Informant Background:

My family has a lot of superstitions I think cause they’re catholic. On my dad’s side. I think [my grandma] was already in New York because my great grandpa was a county lord in Ireland. I think my grandma was born in New York. She’s probably in her 80’s or 90’s now. I think she just turned 90? I don’t know.”

The informant himself is 21 and grew up in Los Angeles.

My Analysis:

This practice could be a way to impress the importance of spatial-awareness and attentiveness in children. The informant specified many times that his grandmother would do this when the children were not paying attention or least expecting it. The idea that children would have “bad luck” if they were not cognizant and responsive to their surroundings is another way of impressing upon them that they could be harmed if they are not careful. “Bad Luck” is just a substitute for actual sinister things in our world. This is a common lesson in children’s folklore. For example, Little Red Riding Hood not being as quick-witted to realize that the big bad wolf is her grandmother before it is too late ended up getting her eaten in some iterations.

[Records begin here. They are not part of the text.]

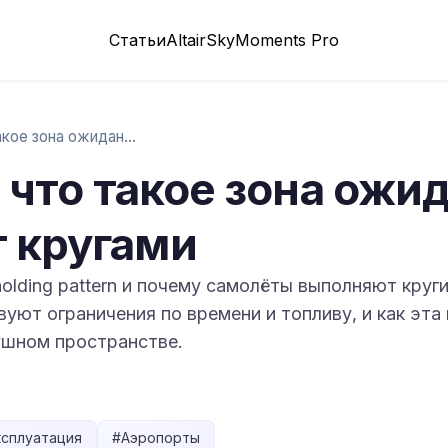
Статьи
Altair
SkyMoments Pro
Holding pattern: что такое зона ожидания…
: что такое зона ожи
т кругами
holding pattern и почему самолёты выполняют круг
вуют ограничения по времени и топливу, и как эт
ушном пространстве.
s
ксплуатация
#
Аэропорты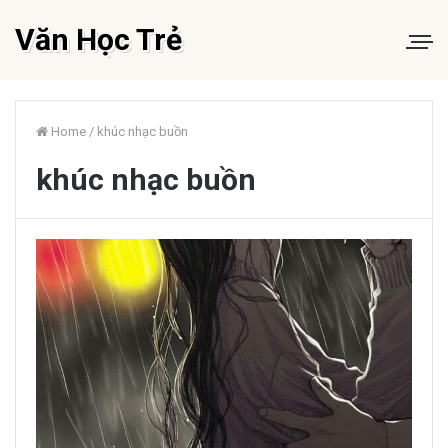
Văn Học Trẻ
Home
/
khúc nhạc buồn
khúc nhạc buồn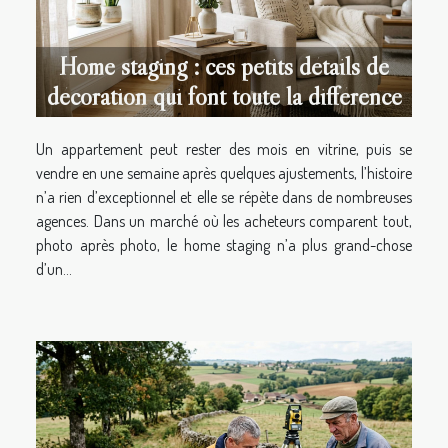
Home staging : ces petits détails de
décoration qui font toute la différence
Un appartement peut rester des mois en vitrine, puis se
vendre en une semaine après quelques ajustements, l’histoire
n’a rien d’exceptionnel et elle se répète dans de nombreuses
agences. Dans un marché où les acheteurs comparent tout,
photo après photo, le home staging n’a plus grand-chose
d’un...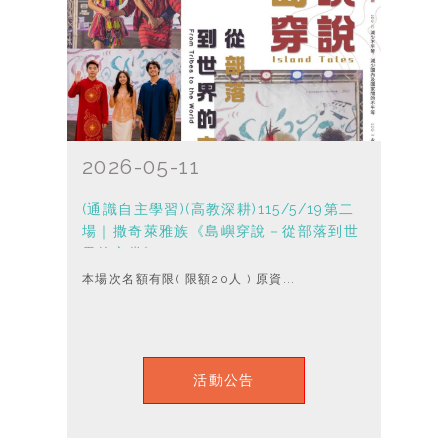
2026-05-11
(通識自主學習)(高教深耕)115/5/19第二
場｜撒奇萊雅族《島嶼穿說－從部落到世
界的衣裳》
本場次名額有限( 限額20人 ) 原資...
活動公告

The reason she did this at times when people were upset could be that it is when we are caught up in our emotions that we pay the least attention to our surroundings. Those are the times we are most vulnerable to harm.

 

Colombian Kids Folk Song

Nationality: Colombian
Age: 58
Occupation: Insurance
Residence: San Diego
Performance Date: 03/20/19
Primary Language: Spanish
Language: English

Folk Song:

“El Marinero que se fue a la mar y mar y mar a ver qué podía ver y ver y ver y lo único que pudo ver y ver y ver fue el fondo de la mar y mar y mar” which translates to, “The mariner who went to the sea and sea and sea to see what he could see and see and see and the only thing he could see and see and see was the bottom of the sea and sea and sea.”

Context:

“So you know how kids learn patty cake patty cake and all that, that’s just one of those things that you learn as a kid. It’s almost like a tongue twister. It’s just a thing kids learn as something to do and play and occupy their time. A lot of girls do with clapping of the hands and circles and things like that. You are suppose to start slow and speed up as you go along.”

Background:

The informant is from Medellin, Colombia, but now resides in San Diego. He is 58.

My Analysis:

Colombia has coastlines on the Caribbean and the Pacific Ocean, so the rhyme being about the mariner could be significant of the seafaring culture in these regions in Colombia. However, based on my informant’s understanding, this is a predominately linguistic training exercise. Spanish pronunciation of “r” requires the rolling of the tongue, which is a skill that requires practice at a young age to achieve properly. This rhyme has a lot of “r’s” in it to help kids acquire this skill. The progressive speeding up of the rhyme enables players to practice making the noise faster. Clapping helps children with coordination.

To see this done in practice, see this Youtube video: Solis, Maru. “Marinero Que Se Fue a La Mar…” YouTube, YouTube, 29 Sept. 2015, www.youtube.com/watch?v=iXpsCJqf6n0&feature=youtu.be.